No, it is a function that is taking variable number of arguments.
That is not technically polymorphism. fcntl takes variable number of arguments & that is the reason for the ... similar to printf function.
C neither supports function overloading - which is a type of ad-hoc polymorphism based on compile-time types - nor multiple dispatch (ie overloading based on runtime types).
To simulate function overloading in C, you have to create multiple differently named functions. The functions' names often contain the type information, eg fputc() for characters and fputs() for strings.
Multiple dispatch can be implemented by using variadic macros. Again, it's the programmer's job to provide the type information, but this time via an extra argument, which will be evaluated at runtime - in contrast to the compile-time function name in case of the approach given above. The printf() family of functions might not be the best example for multiple dispatch, but I can't think of a better one right now.

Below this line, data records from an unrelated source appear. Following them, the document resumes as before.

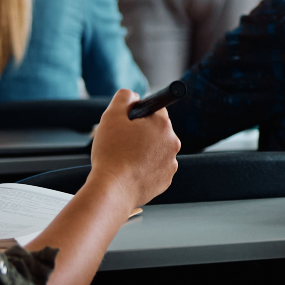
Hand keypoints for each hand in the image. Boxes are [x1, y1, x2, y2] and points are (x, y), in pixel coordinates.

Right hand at [87, 88, 178, 207]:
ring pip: (156, 150)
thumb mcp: (111, 116)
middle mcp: (173, 142)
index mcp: (162, 125)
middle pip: (156, 130)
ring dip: (144, 152)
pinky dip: (145, 169)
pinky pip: (155, 168)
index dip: (139, 114)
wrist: (112, 189)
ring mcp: (171, 163)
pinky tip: (130, 172)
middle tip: (122, 143)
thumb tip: (133, 95)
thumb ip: (124, 98)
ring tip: (124, 159)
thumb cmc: (111, 153)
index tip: (129, 123)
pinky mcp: (166, 180)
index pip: (155, 109)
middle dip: (141, 134)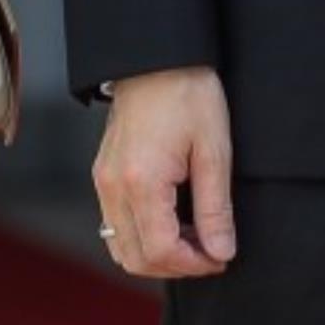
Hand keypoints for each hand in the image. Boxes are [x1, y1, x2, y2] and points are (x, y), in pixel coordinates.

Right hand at [94, 66, 236, 280]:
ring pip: (121, 247)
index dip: (194, 265)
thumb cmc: (188, 94)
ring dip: (157, 255)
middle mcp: (113, 186)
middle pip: (135, 259)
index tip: (220, 257)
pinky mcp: (103, 174)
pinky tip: (171, 220)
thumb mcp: (213, 150)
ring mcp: (103, 181)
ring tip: (193, 237)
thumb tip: (221, 252)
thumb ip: (216, 208)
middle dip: (175, 267)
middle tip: (210, 252)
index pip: (160, 252)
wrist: (155, 57)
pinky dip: (142, 236)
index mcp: (141, 181)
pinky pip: (115, 225)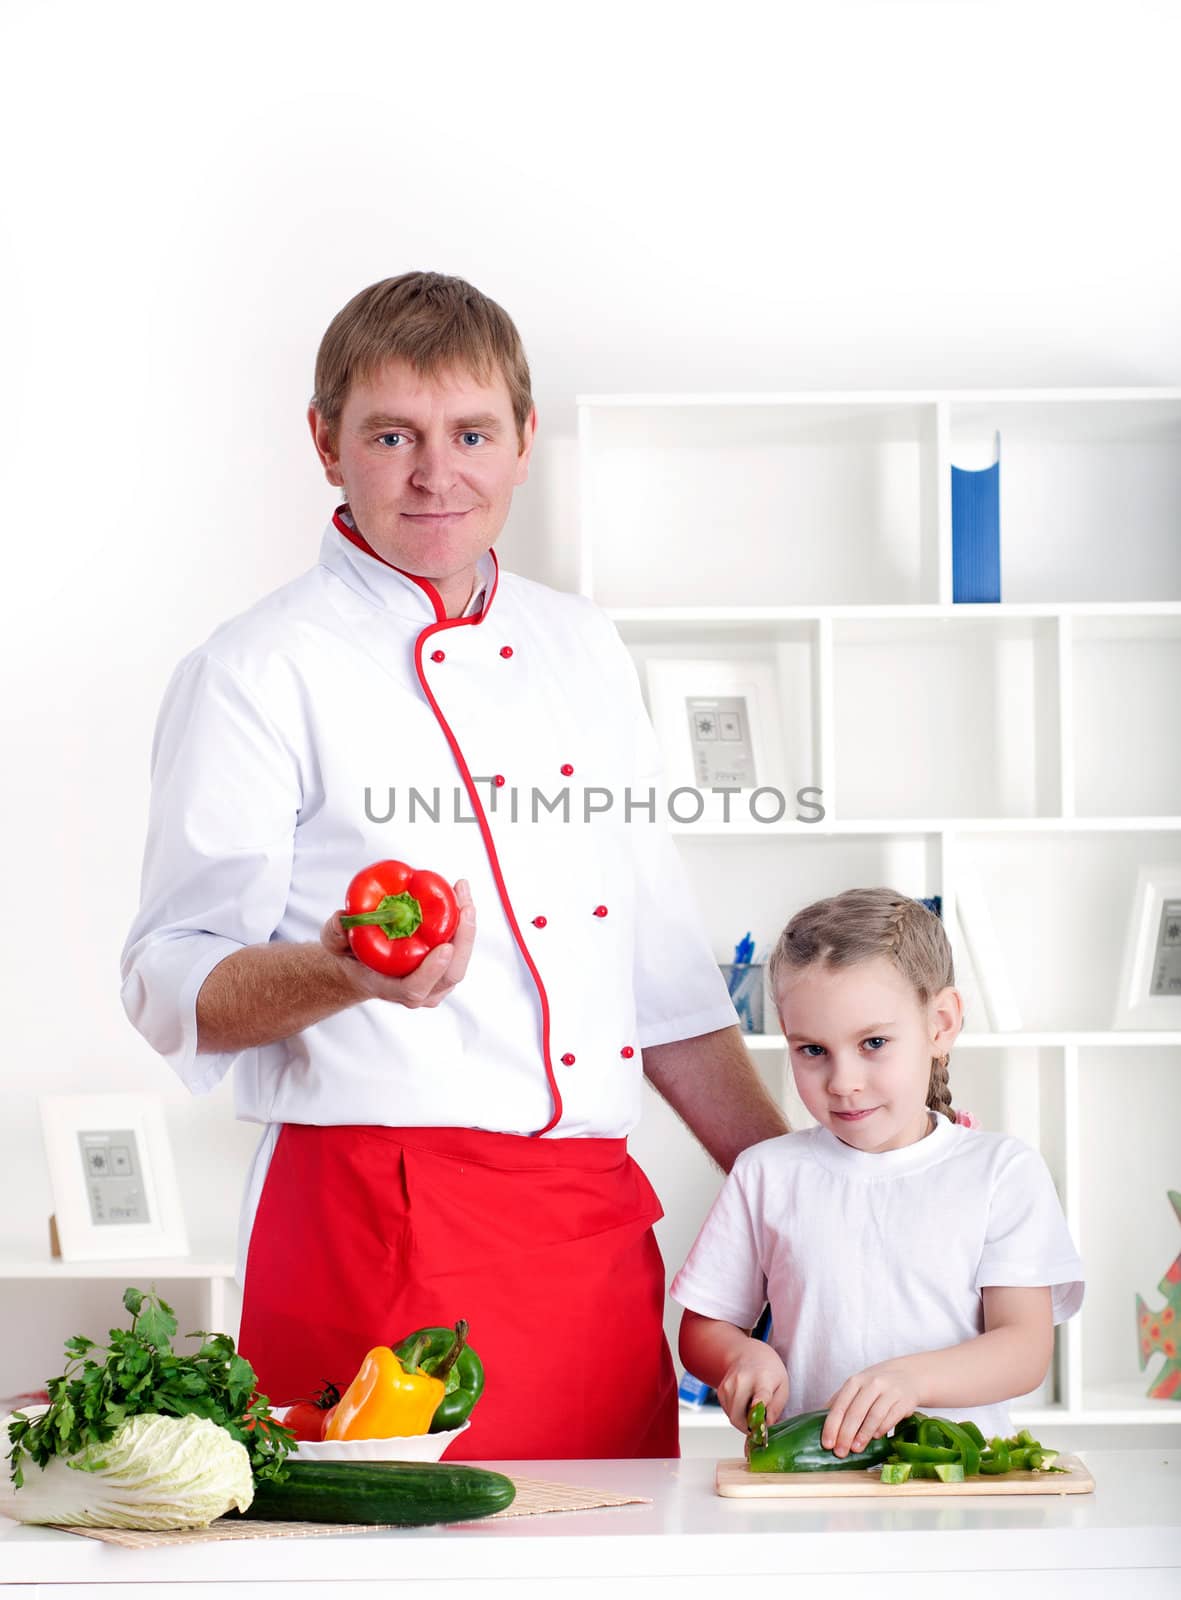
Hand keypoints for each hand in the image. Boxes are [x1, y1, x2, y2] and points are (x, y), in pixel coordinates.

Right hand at [321, 879, 475, 1007]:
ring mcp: (435, 983)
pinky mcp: (445, 968)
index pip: (415, 988)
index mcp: (391, 988)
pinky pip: (462, 947)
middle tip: (465, 906)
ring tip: (463, 889)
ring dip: (467, 924)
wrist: (363, 966)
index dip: (432, 971)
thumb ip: (335, 933)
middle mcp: (419, 992)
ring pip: (461, 959)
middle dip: (464, 940)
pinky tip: (461, 894)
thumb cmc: (351, 956)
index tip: (444, 948)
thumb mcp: (335, 943)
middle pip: (450, 974)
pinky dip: (465, 920)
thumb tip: (342, 918)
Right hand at [715, 1339, 789, 1432]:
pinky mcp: (721, 1390)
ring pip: (732, 1417)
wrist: (749, 1353)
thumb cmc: (769, 1371)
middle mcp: (743, 1381)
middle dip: (749, 1428)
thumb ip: (777, 1407)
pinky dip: (736, 1414)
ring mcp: (729, 1385)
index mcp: (763, 1380)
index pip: (760, 1395)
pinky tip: (744, 1404)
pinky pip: (728, 1412)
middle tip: (759, 1427)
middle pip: (739, 1415)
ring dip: (743, 1421)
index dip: (759, 1407)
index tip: (759, 1414)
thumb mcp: (783, 1386)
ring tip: (753, 1410)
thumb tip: (766, 1424)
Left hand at [821, 1359, 921, 1456]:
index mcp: (855, 1381)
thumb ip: (840, 1401)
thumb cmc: (877, 1385)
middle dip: (845, 1435)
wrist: (909, 1375)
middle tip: (839, 1452)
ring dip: (863, 1435)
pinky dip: (882, 1428)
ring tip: (855, 1450)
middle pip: (855, 1412)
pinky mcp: (904, 1401)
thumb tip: (818, 1419)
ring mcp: (889, 1392)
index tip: (826, 1444)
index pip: (840, 1405)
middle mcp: (872, 1384)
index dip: (832, 1426)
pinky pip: (891, 1417)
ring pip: (873, 1415)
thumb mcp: (858, 1386)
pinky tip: (875, 1438)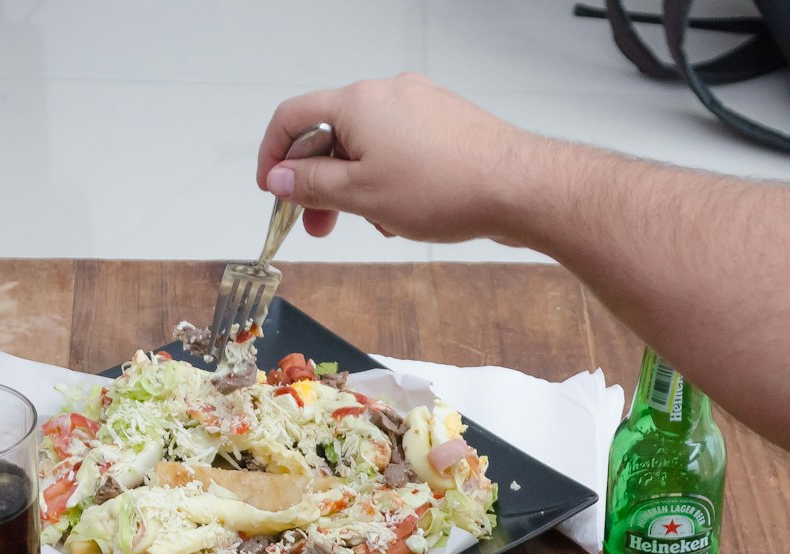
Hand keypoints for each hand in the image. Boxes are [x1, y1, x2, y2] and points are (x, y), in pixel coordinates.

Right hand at [256, 74, 539, 244]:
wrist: (518, 187)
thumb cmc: (446, 187)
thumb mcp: (361, 195)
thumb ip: (312, 185)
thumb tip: (281, 178)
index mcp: (358, 102)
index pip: (293, 117)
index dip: (273, 154)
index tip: (272, 188)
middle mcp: (388, 93)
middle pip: (332, 133)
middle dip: (319, 182)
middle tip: (315, 224)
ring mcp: (420, 105)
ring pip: (368, 145)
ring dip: (357, 186)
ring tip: (374, 224)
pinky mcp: (445, 124)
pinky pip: (400, 149)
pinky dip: (389, 179)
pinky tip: (404, 214)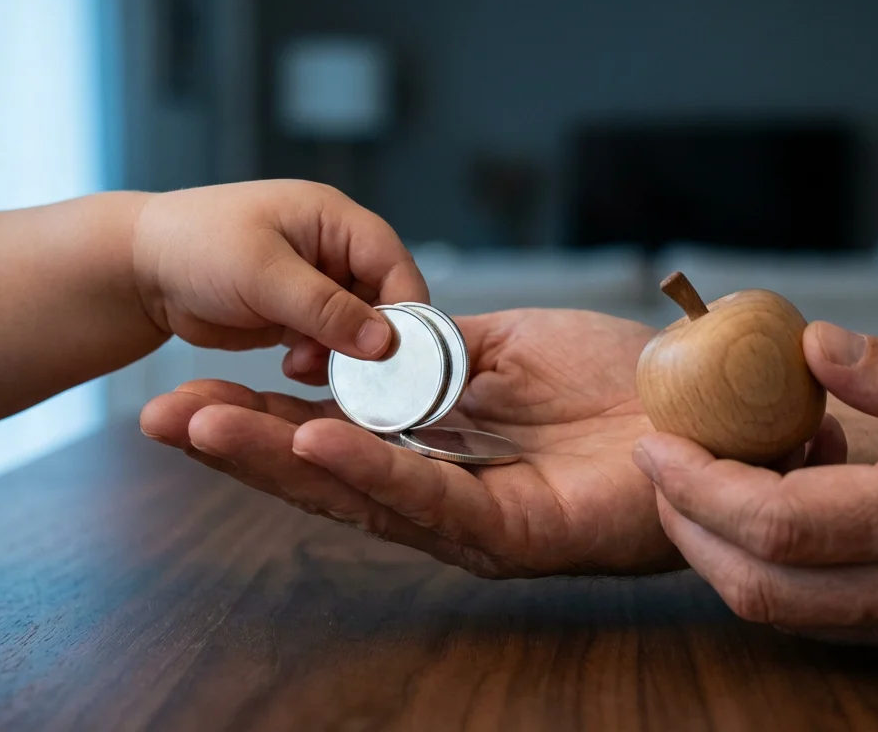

Other approaches to multiple dispatch using pointers instead of variadic functions or wrapping values in structures to provide type annotations exist.
The printf declaration in the standard library is
int printf(const char*, ...);
Think about that.
You can write code that supports Polymorphic behavior in C, but the ... (ellipsis) is not going to be much help. That is for variable arguments to a function.
If you want polymorphic behavior you can use, unions and structures to construct a data structure that has a "type" section and variable fields depending on type. You can also include tables of function pointers in the structures. Poof! You've invented C++.
Yes C Do support the polymorphism
the Code which we write in the C++ using virtual to implement the polymorphism
if first converted to a C code by Compiler (one can find details here).
It's well known that virtual functionality in C++ is implemented using function pointers.